=== Ваше задание ===
Перепишите дословно строки от строки с «Follow every image» до строки с «dist [0.000973, 0.000404]» включительно. Изображения в ответ не включайте.

=== Материал задания ===
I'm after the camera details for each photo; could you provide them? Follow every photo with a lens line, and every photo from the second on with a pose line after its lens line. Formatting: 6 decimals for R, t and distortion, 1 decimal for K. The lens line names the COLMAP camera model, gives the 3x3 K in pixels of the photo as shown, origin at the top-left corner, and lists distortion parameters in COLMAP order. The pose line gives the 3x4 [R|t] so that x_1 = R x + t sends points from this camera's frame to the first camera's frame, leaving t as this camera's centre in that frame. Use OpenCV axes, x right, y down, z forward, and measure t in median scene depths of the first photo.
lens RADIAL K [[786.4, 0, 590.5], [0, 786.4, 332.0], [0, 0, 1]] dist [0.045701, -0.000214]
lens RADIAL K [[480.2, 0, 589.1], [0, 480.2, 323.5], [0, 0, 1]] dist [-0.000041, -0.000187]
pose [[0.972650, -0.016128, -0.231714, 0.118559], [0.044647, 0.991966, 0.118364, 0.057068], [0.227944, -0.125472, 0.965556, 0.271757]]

==

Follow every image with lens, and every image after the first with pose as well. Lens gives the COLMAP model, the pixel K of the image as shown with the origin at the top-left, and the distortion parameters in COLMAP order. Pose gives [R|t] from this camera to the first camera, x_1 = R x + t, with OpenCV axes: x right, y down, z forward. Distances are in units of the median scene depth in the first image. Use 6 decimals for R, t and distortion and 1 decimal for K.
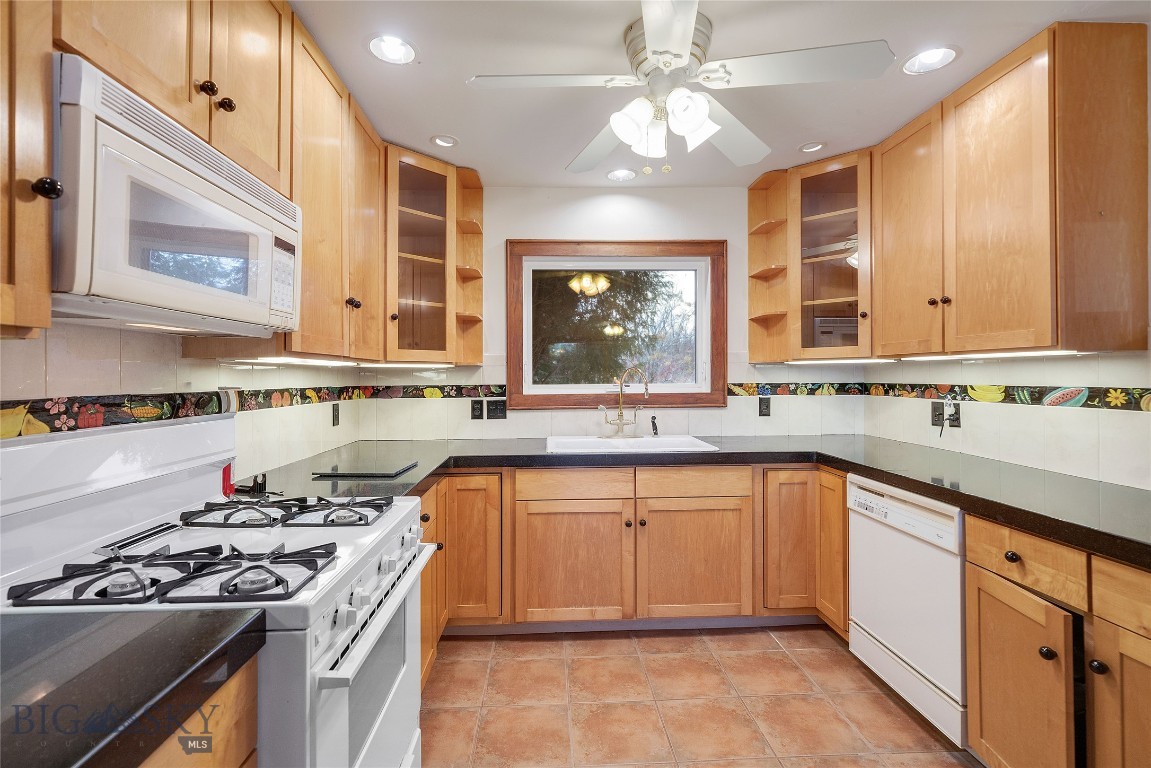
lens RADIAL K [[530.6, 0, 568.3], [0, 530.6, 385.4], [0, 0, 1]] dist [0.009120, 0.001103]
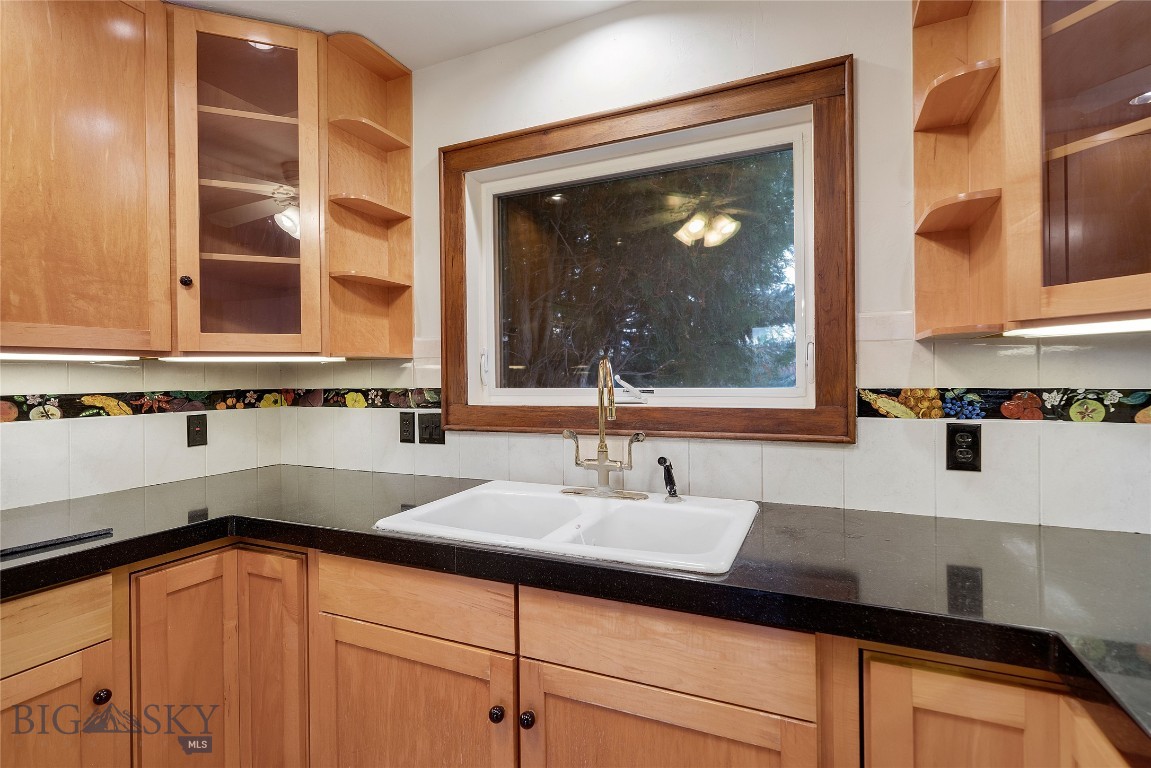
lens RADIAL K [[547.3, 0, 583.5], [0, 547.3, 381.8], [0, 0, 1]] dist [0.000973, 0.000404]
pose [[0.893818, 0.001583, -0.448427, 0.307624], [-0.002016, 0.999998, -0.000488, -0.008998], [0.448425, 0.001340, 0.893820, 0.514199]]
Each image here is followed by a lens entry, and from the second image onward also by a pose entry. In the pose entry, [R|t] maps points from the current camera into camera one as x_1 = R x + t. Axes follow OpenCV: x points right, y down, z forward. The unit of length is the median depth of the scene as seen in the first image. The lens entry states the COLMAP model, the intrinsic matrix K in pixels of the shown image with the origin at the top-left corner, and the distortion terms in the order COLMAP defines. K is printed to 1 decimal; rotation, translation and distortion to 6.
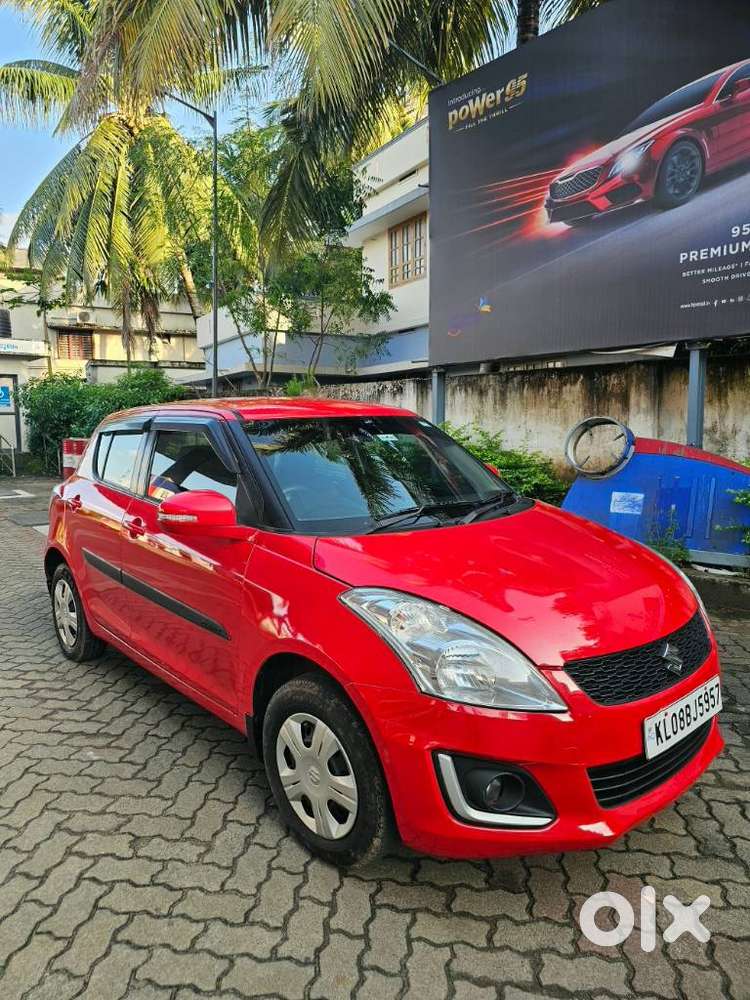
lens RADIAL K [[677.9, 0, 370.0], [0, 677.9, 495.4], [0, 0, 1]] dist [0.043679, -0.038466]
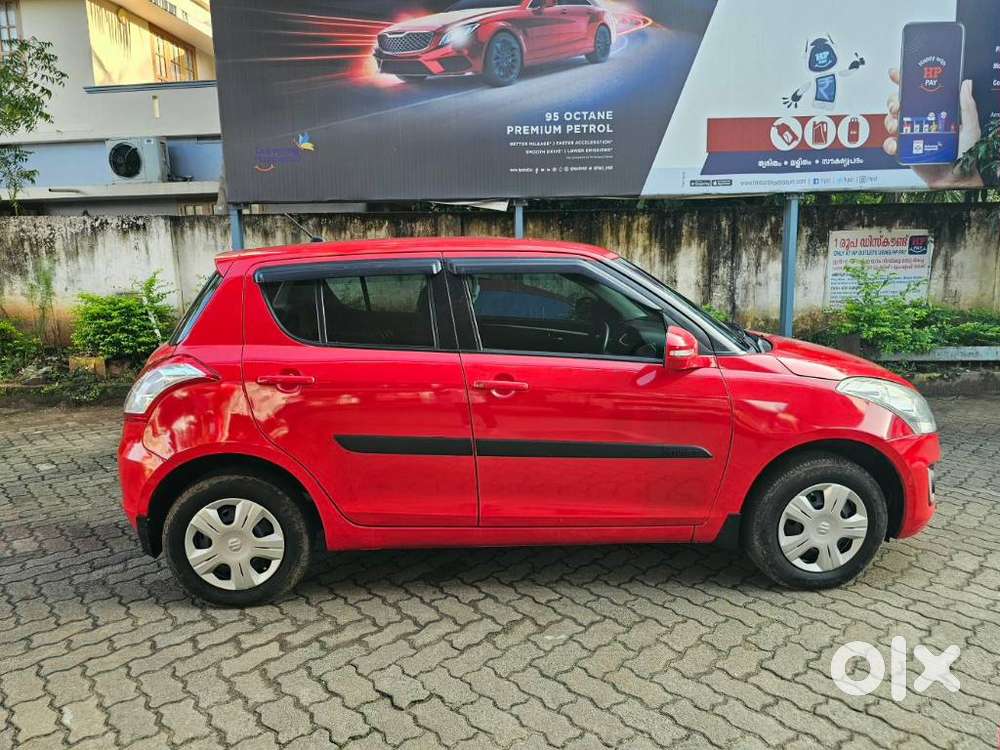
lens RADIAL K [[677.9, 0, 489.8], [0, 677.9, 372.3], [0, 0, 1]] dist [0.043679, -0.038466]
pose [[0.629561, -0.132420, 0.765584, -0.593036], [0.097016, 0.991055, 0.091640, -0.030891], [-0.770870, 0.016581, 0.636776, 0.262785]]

...

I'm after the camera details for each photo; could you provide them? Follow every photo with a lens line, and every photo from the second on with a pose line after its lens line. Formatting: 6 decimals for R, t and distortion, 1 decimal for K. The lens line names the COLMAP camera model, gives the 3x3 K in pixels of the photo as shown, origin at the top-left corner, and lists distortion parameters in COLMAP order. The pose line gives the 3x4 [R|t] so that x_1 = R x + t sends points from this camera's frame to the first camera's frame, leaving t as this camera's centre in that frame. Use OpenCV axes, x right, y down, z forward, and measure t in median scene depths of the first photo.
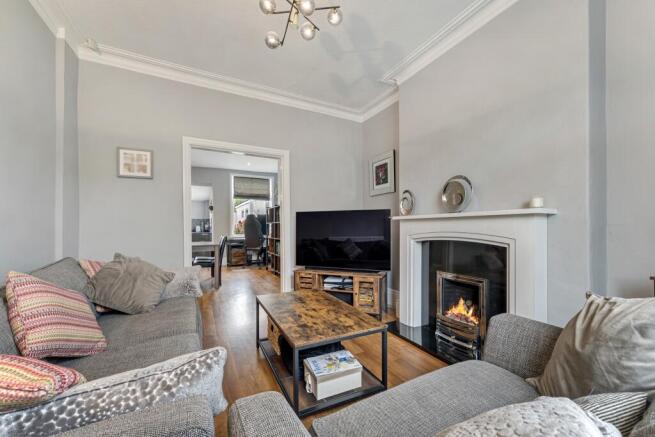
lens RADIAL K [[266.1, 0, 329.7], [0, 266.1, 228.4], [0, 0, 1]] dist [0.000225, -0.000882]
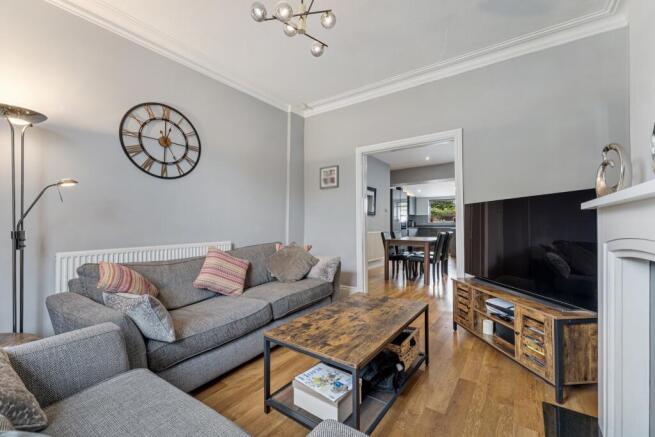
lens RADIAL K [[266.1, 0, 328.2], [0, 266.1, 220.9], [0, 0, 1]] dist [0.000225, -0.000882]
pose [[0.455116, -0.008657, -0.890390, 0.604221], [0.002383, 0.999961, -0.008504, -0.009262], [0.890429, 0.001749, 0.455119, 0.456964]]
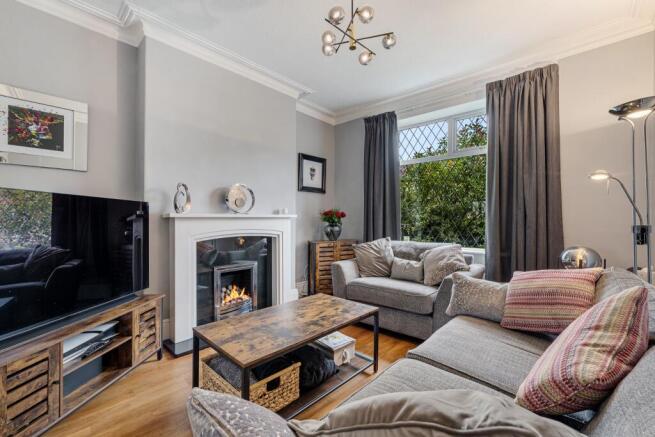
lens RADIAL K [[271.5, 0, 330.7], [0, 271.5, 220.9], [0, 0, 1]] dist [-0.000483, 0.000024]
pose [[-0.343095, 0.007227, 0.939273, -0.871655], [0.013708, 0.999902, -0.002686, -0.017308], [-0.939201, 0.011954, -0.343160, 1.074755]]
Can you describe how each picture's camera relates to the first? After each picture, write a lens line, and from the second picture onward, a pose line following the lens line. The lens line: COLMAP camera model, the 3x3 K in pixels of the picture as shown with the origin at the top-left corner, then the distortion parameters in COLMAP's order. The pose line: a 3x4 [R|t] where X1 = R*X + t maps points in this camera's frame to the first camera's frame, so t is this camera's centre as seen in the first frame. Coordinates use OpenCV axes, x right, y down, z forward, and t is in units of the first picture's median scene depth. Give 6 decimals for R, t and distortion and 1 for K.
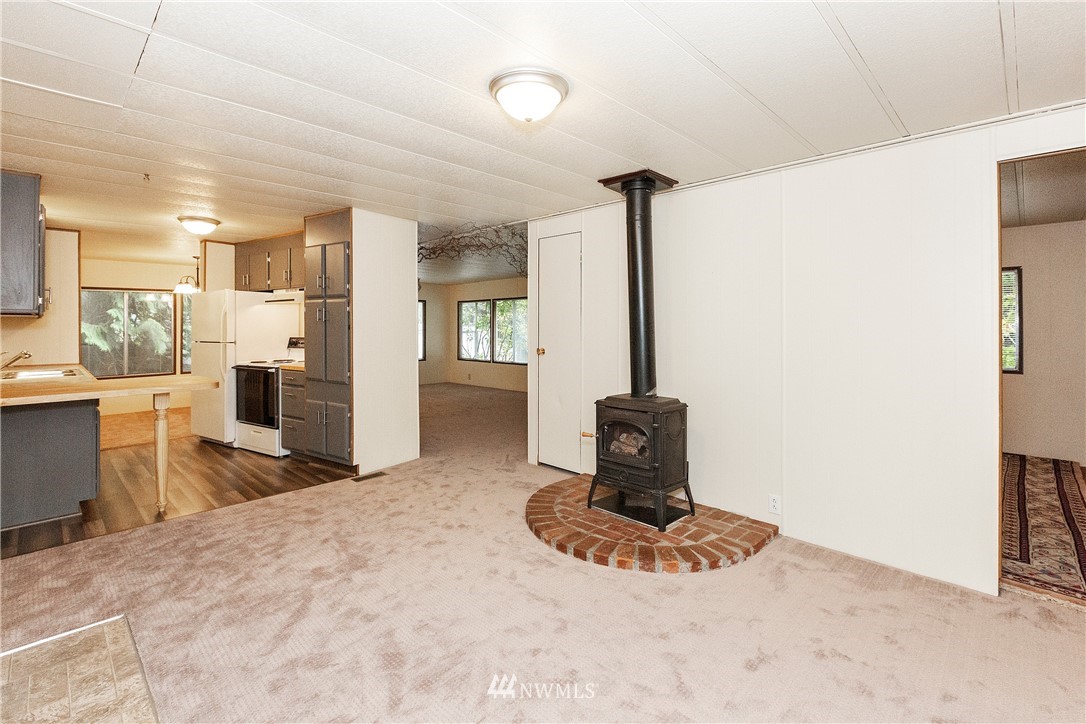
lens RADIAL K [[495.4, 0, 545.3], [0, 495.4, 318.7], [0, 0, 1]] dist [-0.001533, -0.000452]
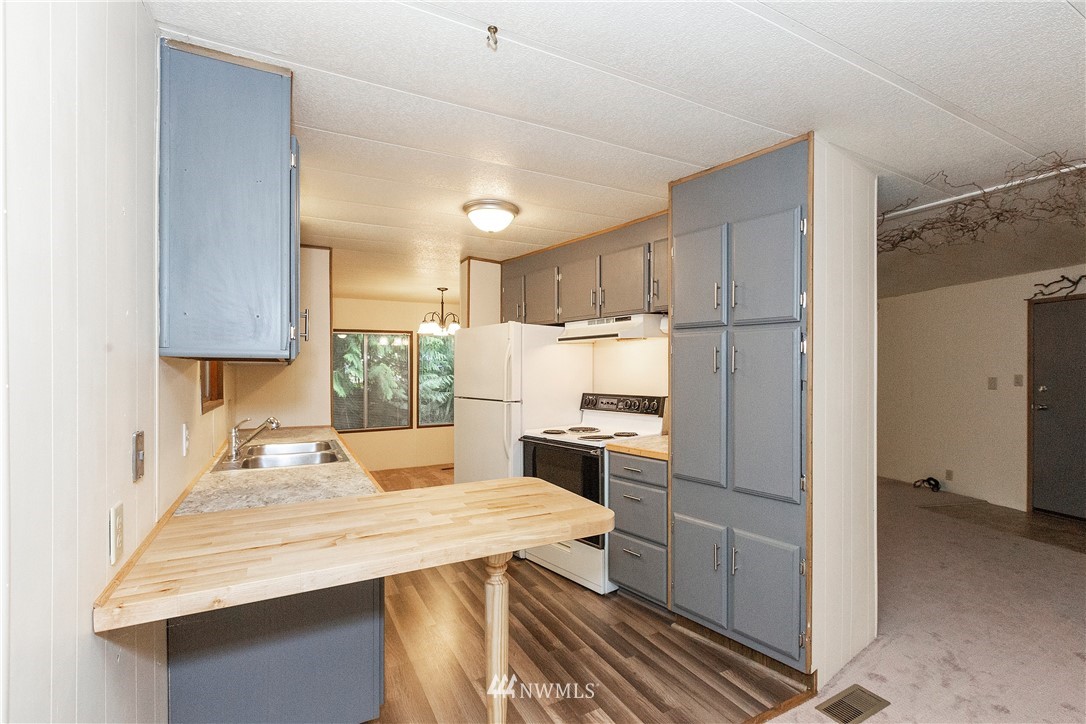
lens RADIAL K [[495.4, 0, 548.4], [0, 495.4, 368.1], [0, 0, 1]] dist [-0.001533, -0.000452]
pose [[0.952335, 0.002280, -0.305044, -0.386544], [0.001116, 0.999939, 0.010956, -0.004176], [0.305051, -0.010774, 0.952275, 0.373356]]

=== Раздел ответа ===
Follow every image with lens, and every image after the first with pose as well. Lens gives the COLMAP model, the pixel K of the image as shown with the origin at the top-left, and the distortion parameters in COLMAP order. Pose gives [R|t] from this camera to the first camera, x_1 = R x + t, with OpenCV axes: x right, y down, z forward. Distances are in units of the median scene depth in the first image. Use 6 decimals for R, t and distortion and 1 decimal for K.
lens RADIAL K [[530.6, 0, 568.3], [0, 530.6, 385.4], [0, 0, 1]] dist [0.009120, 0.001103]
lens RADIAL K [[547.3, 0, 583.5], [0, 547.3, 381.8], [0, 0, 1]] dist [0.000973, 0.000404]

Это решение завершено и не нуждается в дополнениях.